Базаралы сидит позади Жумана, тот его не видит и все продолжает беседовать с козлами. Названные Азимбаем, Такежаном, Жиренше, Оразбаем - все козлы обвиняются в несдержанности, алчности и похоти. «Вы зачем задираете кротких коз и невинных овец? Покоя им не даете, с утра до ночи страх нагоняете!» Тут Жуман так увлекается воспитанием оборотившихся в людей козлов, что начинает отчитывать их уже и за то, что они всю округу возмутили, всех натаскивают против Абая, эти несносные Такежан и Азимбай, Ораз-бай и Жиренше! Дальше - больше, Жуман уже и себя самого представляет Абаем и, подражая его голосу, принимается обвинять всех четырех козлов: «На вас проклятье людей... Не измывайтесь над бедным, смирным народом, не пакостите. Но придет время, и все получите по заслугам, отзовутся вам слезы людские!»

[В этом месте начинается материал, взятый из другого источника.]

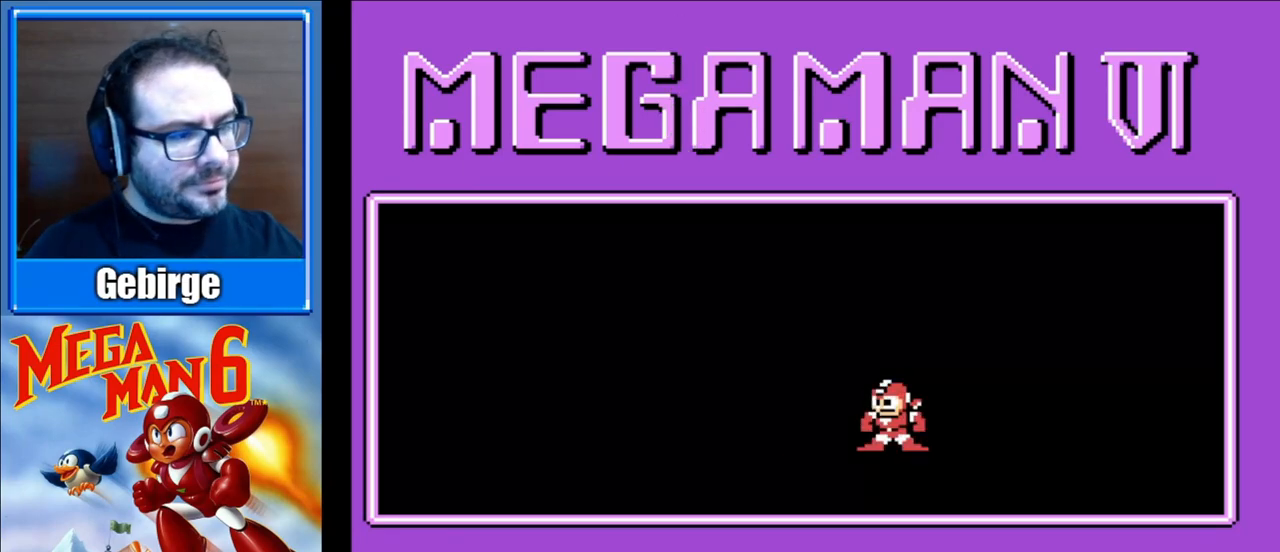
{"buttons": [], "events": []}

Базаралы рассказал выразительно, артистично, столь искусно подражая различным голосам, что все без исключения смеялись от души, безудержно хохотали, не в силах остановиться..

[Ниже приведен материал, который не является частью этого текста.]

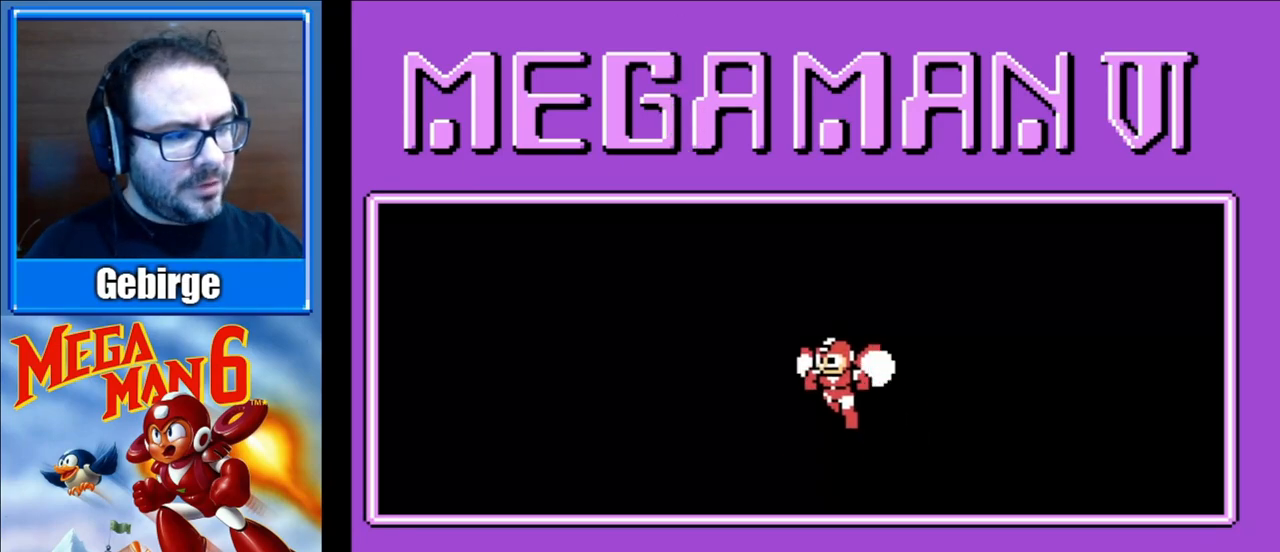
{"buttons": [], "events": []}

Одни смеялись беззвучно, всем телом трясясь, другие падали набок, третьи посинели, застыв в смеховой судороге. Абай смеялся до слез и, вытирая их рукавом, едва сумел переглянуться с Айгерим, и ее восхищение рассказчиком снова возвратилось к нему - новыми слезами безудержного смеха.
Базаралы меж тем сказал, в завершение своего рассказа:
- Вот так мне и пришлось повидать сегодня Жумана, который до своих семидесяти пяти лет все молол языком, пока не пришел к достаточно умным рассуждениям! Скажите, ради Аллаха, кто из иргизбаев способен на такое?..
Акылбай спросил, решив, что рассказ еще не окончен:
- А Жуман-то вас видел?
- Не уверен, - сказал Базаралы. - То есть, когда я кашлянул, чтобы обнаружить себя, он поначалу смутился, но потом... Сначала сказал: «Е-е, хитрый сын Каумена, а тебя кто звал?.. Ты откуда?» Апырай, глядит на меня, словно я ему примерещился. А потом вдруг опять переменился к старому и начал свою обычную болтовню. Вдруг взял да и ляпнул: «Уай! Ты много видел, о многом размышлял! Скажи-ка мне, мудрый человек, сколько пудов, по-твоему, весит вон та каменная вершина горы Догалан?» Я говорю: «Ой, Жумеке, на это моего ума не хватает! Не знаю. Разве что сами вы скажете». А он и говорит: «Глаза же - весы, а душа - судья, если бы по мне, то эта самая скала потянет где-то на пять тысяч пудов». На том мы с ним и расстались.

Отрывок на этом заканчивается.